***** RECORDS TO USE
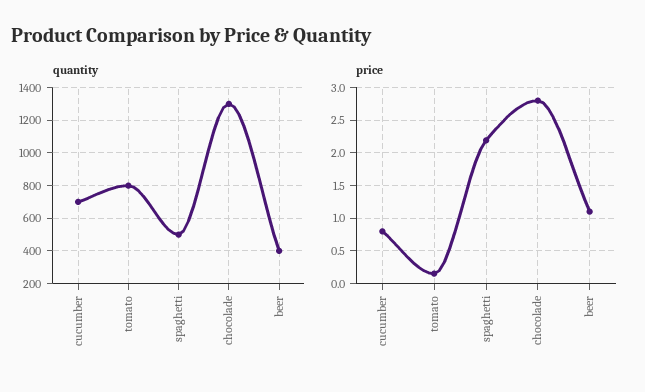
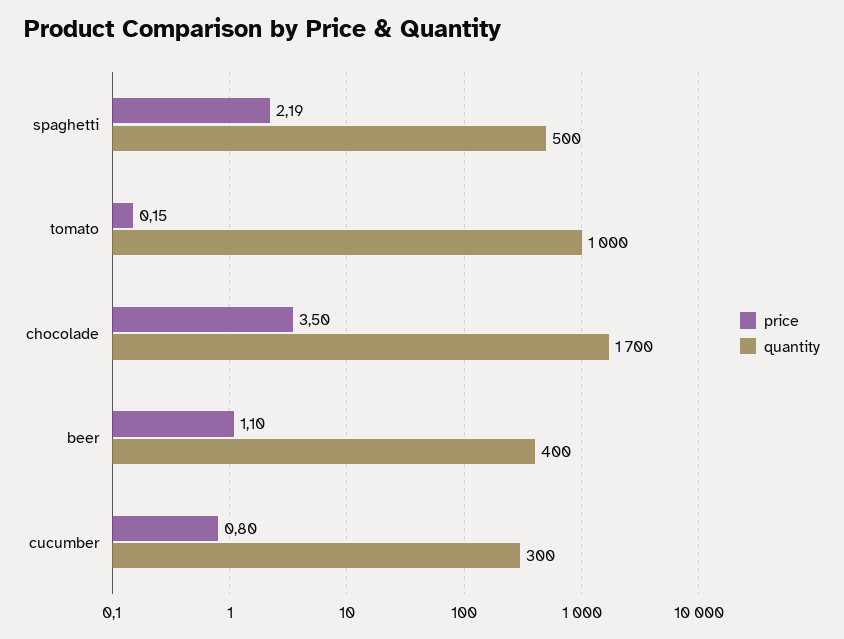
quantity, cucumber: 700 -> 300
quantity, tomato: 800 -> 1000
quantity, chocolade: 1300 -> 1700
price, chocolade: 2.8 -> 3.5

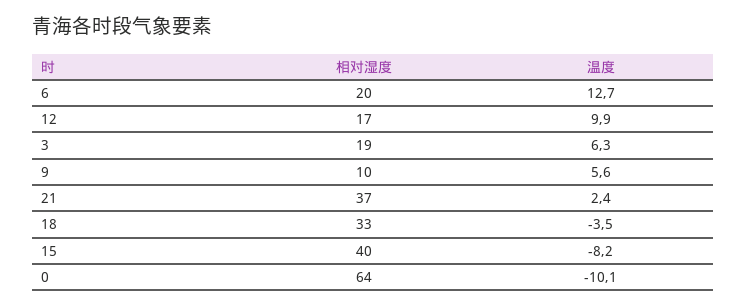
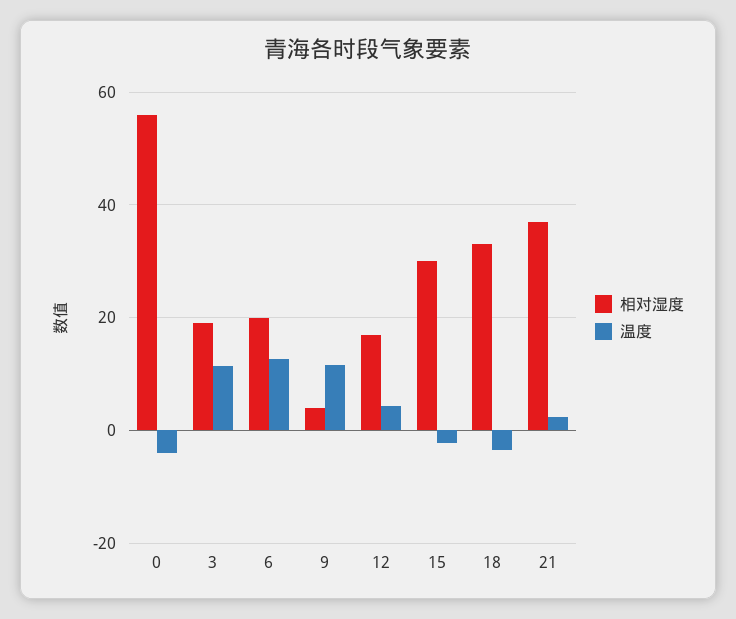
温度, 12: 9.9 -> 4
温度, 3: 6.3 -> 12
相对湿度, 9: 10 -> 4
温度, 9: 5.6 -> 12
相对湿度, 15: 40 -> 30
温度, 15: -8.2 -> -2
相对湿度, 0: 64 -> 56
温度, 0: -10.1 -> -4

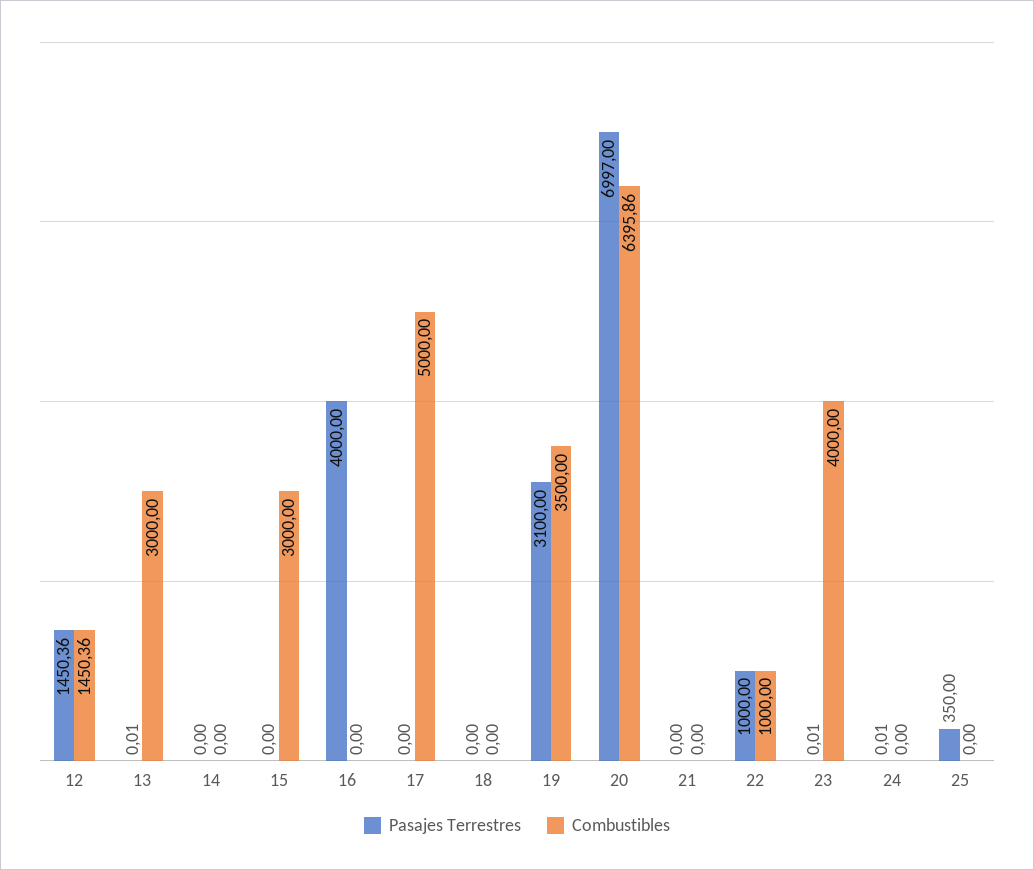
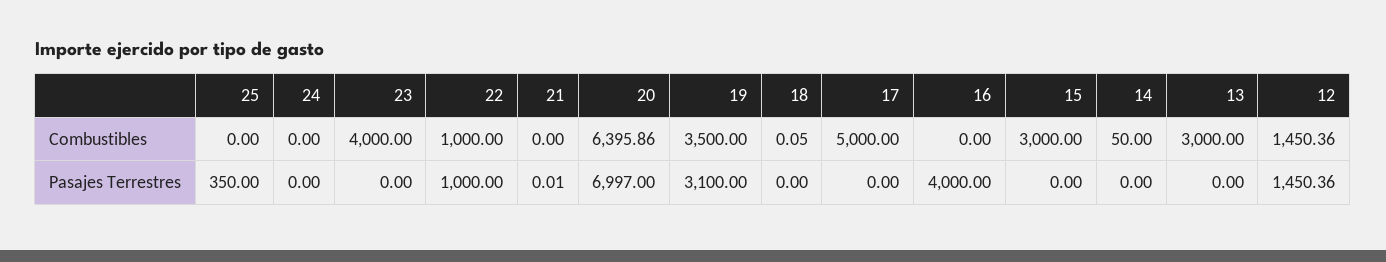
Pasajes Terrestres, 13: 0.01 -> 0
Combustibles, 14: 0 -> 50
Combustibles, 18: 0 -> 0.05
Pasajes Terrestres, 21: 0 -> 0.01
Pasajes Terrestres, 23: 0.01 -> 0
Pasajes Terrestres, 24: 0.01 -> 0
**********
• **WHAT THIS TASK INVOLVES**
Show the lines of the records that include the string "Pasajes".

• **SOLUTION BELOW**
Pasajes Terrestres, 13: 0.01 -> 0
Pasajes Terrestres, 21: 0 -> 0.01
Pasajes Terrestres, 23: 0.01 -> 0
Pasajes Terrestres, 24: 0.01 -> 0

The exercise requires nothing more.